The fragrance of a rose comes from volatile organic compounds. Living plants, animals, humans, and even inanimate objects emit complex mixtures of VOCs. VOC mixtures are so distinctive that new words are used to describe them: volatilome, breathprint, and smellprint.
“There are over 2,000 VOCs in a person’s breath,” says USDA Forest Service scientist Dan Wilson.“If you have a disease, you release abnormal compounds in your breath. This allows pathologists to non-invasively detect many different diseases in the body by simply analyzing the breath.”
Similarly, sick bats can be diagnosed by their smellprints. Every bat species has a distinctive smellprint. Bats infected with the fungal pathogen Pseudogymnoascus destructans (Pd) have different smellprints than healthy bats. Pd causes white-nose syndrome, a disease that has killed more than six million bats since 2006.
Electronic noses can differentiate Pd from related fungal species that grow on bat skins but are not pathogenic, as Wilson and his colleagues recently reported in the journal Sensors & Transducers.
Identifying the Pd smellprint signature is just the beginning. Molecule by molecule, Wilson and his colleagues are identifying the VOCs associated with different cave types, the Pd pathogen, white-nose syndrome, and at least eight WNS-susceptible bat species. The scientists are also looking for VOC disease biomarkers.
Anna Doty, a post-doctoral research associate at Arkansas State University, is integral to this work. Doty’s winter field work includes riding to remote caves on a four-wheeler, collecting air samples with VOCs from bats, and shipping the air samples to Wilson’s WNS lab in Mississippi. Their collaboration is featured in a recent Untamed Science video.
Air samples must be collected without disturbing the bats while they hibernate in caves. “Keeping the bats in a state of torpor is essential for their winter survival,” says Wilson.

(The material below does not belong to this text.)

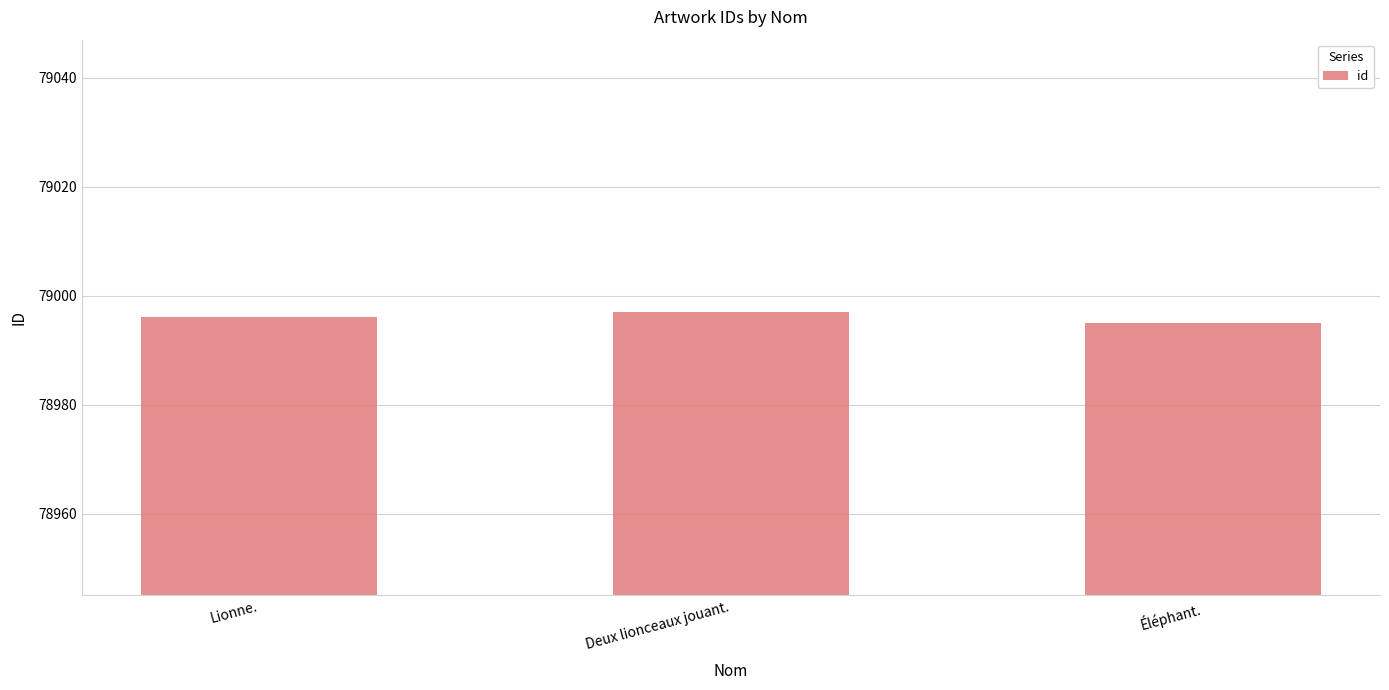

What is the ratio of the value at Éléphant. to the value at Lionne.?

1.0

Wilson and his colleagues aim to differentiate between healthy and sick bats of different species by their e-nose smellprint signatures. E-noses could also help detect WNS early, which would greatly improve treatment effectiveness.
Wilson has not always studied wildlife diseases. He is a research plant pathologist who pioneered the use of e-noses for diagnosing plant diseases in the 1990s, especially root- and bole-rot fungi of hardwood trees.
In 2014, SRS station director Rob Doudrick appointed Wilson to the National FS WNS Research Team, asking him to focus on new methods for the early detection and control of WNS. This research is crucial, as the deadly fungal disease had reached the South and was affecting southern bat species.
It was a huge shift in Wilson’s research focus that required thorough understanding of mammalian biology and physiology. “I studied human diseases as a key model,” says Wilson, who has since made major contributions to the biomedical field, publishing on everything from forensic science to gastrointestinal disease and biomarker metabolite signatures. Medical professionals have requested Wilson’s expertise in producing such synthesis papers, as few biomedical researchers have the extensive e-nose experience necessary.
“The medical papers are creating the scientific basis for applying e-nose tools to wildlife early disease-detection research,” says Wilson. “The biochemical mechanisms for diagnosing diseases in humans can be applied to wildlife diseases – but the theories and approaches behind it are brand new.”
E-noses can detect disease in a wide range of hosts – plants, animals, and humans. Wilson’s recent review paper, published in the journal Chemosensors, shows how modified e-nose technologies, theories, and methodologies can be applied to such varied hosts.
“E-nose technologies are advancing at an explosive rate,” says Wilson. New sensors, algorithms, methods, and VOC-biomarkers are identified and developed every year. New smellprint databases are constantly being developed. Smellprint patterns are so precise that false negatives and false positives can be largely eliminated, especially when used with application-specific reference databases and disease biomarker detection.
Wilson also reviews dual-technology e-noses. These instruments contain e-nose sensor arrays plus analytical chemistry capabilities (such as gas chromatography). Wilson uses this type of e-nose in his research on Pd and WNS.
“We’re always trying to expand on e-nose capabilities,” says Wilson. “We’re laying the foundation for applying this technology to early detection of many wildlife diseases, particularly mammals – including bats and cervids.”
Wilson and his research team have won numerous awards, including Sensors Best Paper Award for their 2009 review.